**Reading passage**
%%

The guy sighed, opened it, and poured the bourbon into a glass. He handed it to me roughly, and I took a satisfying sip right in front of him. I left him a couple bucks and enjoyed the best glass of bourbon I’ve ever had in my life while the hosts gently suggested I should get the hell out (and take my defeated coworker with me).  

Soon after, I stood in the rain with several young women (including the glamorously dressed Stephanie Schaefer, who would eventually ignore my boorishness and become my anchor in life) and waited for a cab that took at least 30 minutes to arrive. However, I still felt the warm aftereffects of the smooth, almost soulful, glass of Pappy Van Winkle. That’s the thing about great bourbons, all the good stuff happens after you drink them. Well, except if you’re Dave Pezza that is…

Dave: Pappy! You have to love Pappy, arguable the best bourbon out there (if you can find a bottle of the damn stuff). I’ve only had Pappy once. Some family and friends of mine got together last winter for a bourbon and steak night. Yeah, you read that right. Needless to say it was freakin’ awesome. One of the guys works at a local packy (what we call mom and pop liquor stores in Rhode Island) and had been on the list to buy the next bottle of Pappy that came through. Like fine gentlemen of worth, he brought that bottle with him. This stuff is smooth, warming, and highly addictive. It hits all the right notes: it’s rough like brown liquor should be, it’s easy on the way down, and it warms just below burning once it’s in your gullet. If you have the opportunity to try some, try as much as you possibly can. Just don’t have three fingers after a night full of steak and five other bourbons, because despite its high pedigree, it doesn’t taste half as good on the way back up.

%%

**Data segment**
%%

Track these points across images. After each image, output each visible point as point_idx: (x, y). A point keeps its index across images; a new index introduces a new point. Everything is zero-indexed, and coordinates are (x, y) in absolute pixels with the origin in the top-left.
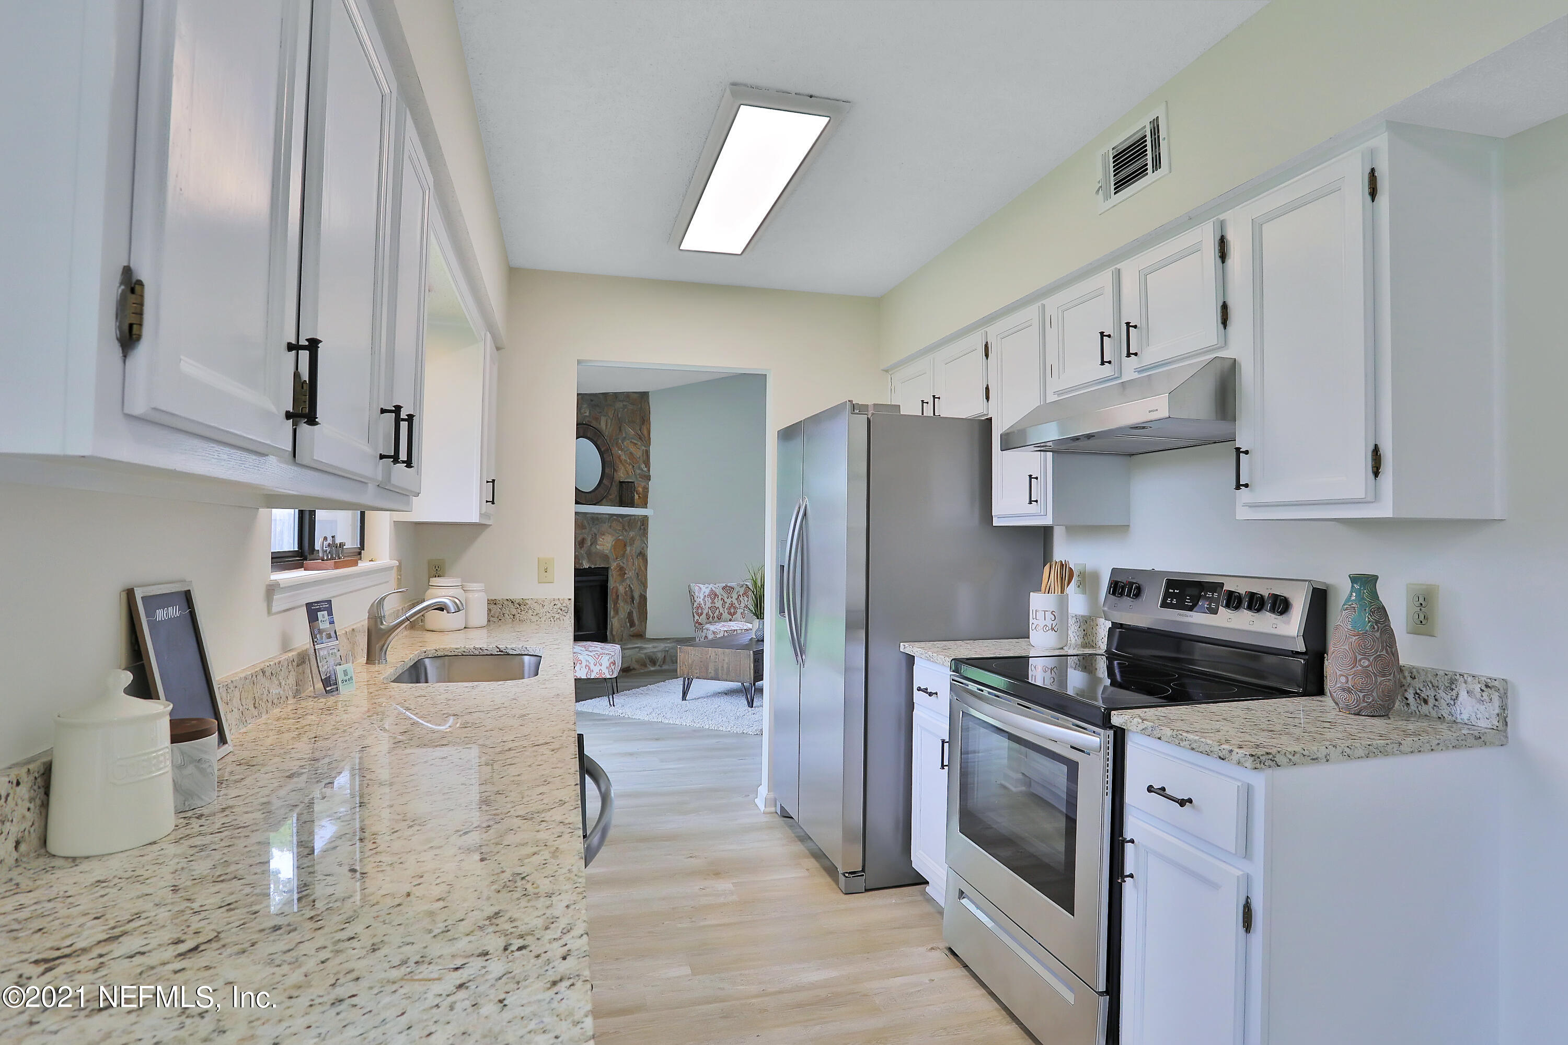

%%

**Parts of the exercise**
(1) In the bourbon passage, what does the word "packy" refer to in Rhode Island?
(2) Return the stretch of the bourbon passage that runs from "The guy sighed, opened" up to and including "coworker with me).", copied word for word.

**Results for the exercise**
(1) Mom-and-pop liquor stores.

(2)
The guy sighed, opened it, and poured the bourbon into a glass. He handed it to me roughly, and I took a satisfying sip right in front of him. I left him a couple bucks and enjoyed the best glass of bourbon I’ve ever had in my life while the hosts gently suggested I should get the hell out (and take my defeated coworker with me).